● **Data to use**:
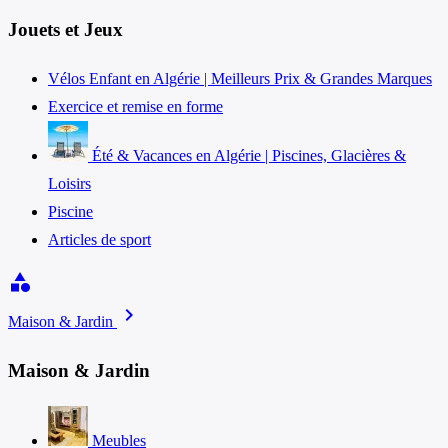
Jouets et Jeux
Vélos Enfant en Algérie | Meilleurs Prix & Grandes Marques
Exercice et remise en forme
Été & Vacances en Algérie | Piscines, Glacières &
Loisirs
Piscine
Articles de sport
category
chevron_right
Maison & Jardin
Maison & Jardin
Meubles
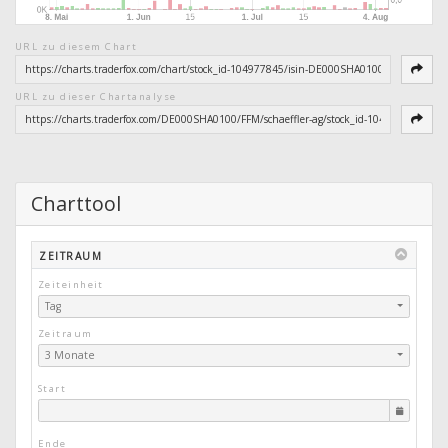
URL zu diesem Chart
URL zu dieser Chartanalyse
Charttool
ZEITRAUM
Zeiteinheit
Tag
Zeitraum
3 Monate
Start
Ende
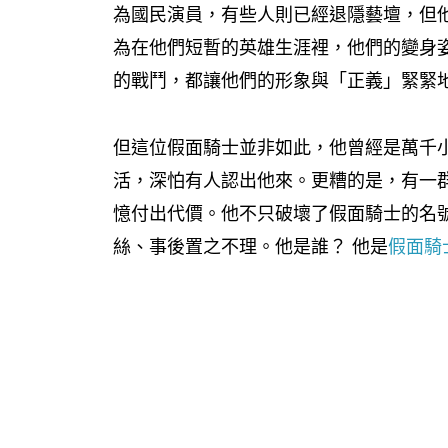
為國民演員，有些人則已經退隱藝壇，但
為在他們短暫的英雄生涯裡，他們的變身
的戰鬥，都讓他們的形象與「正義」緊緊
但這位假面騎士並非如此，他曾經是萬千
活，深怕有人認出他來。更糟的是，有一
憶付出代價。他不只破壞了假面騎士的名
絲、事後置之不理。他是誰？ 他是
假面騎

● **What you have to do**:
Copy the lines word for word, from the line containing "為國民演員，有些人則已經退隱藝壇，但" through the end of the items.

● **Response to this exercise**:
為國民演員，有些人則已經退隱藝壇，但
為在他們短暫的英雄生涯裡，他們的變身
的戰鬥，都讓他們的形象與「正義」緊緊
但這位假面騎士並非如此，他曾經是萬千
活，深怕有人認出他來。更糟的是，有一
憶付出代價。他不只破壞了假面騎士的名
絲、事後置之不理。他是誰？ 他是
假面騎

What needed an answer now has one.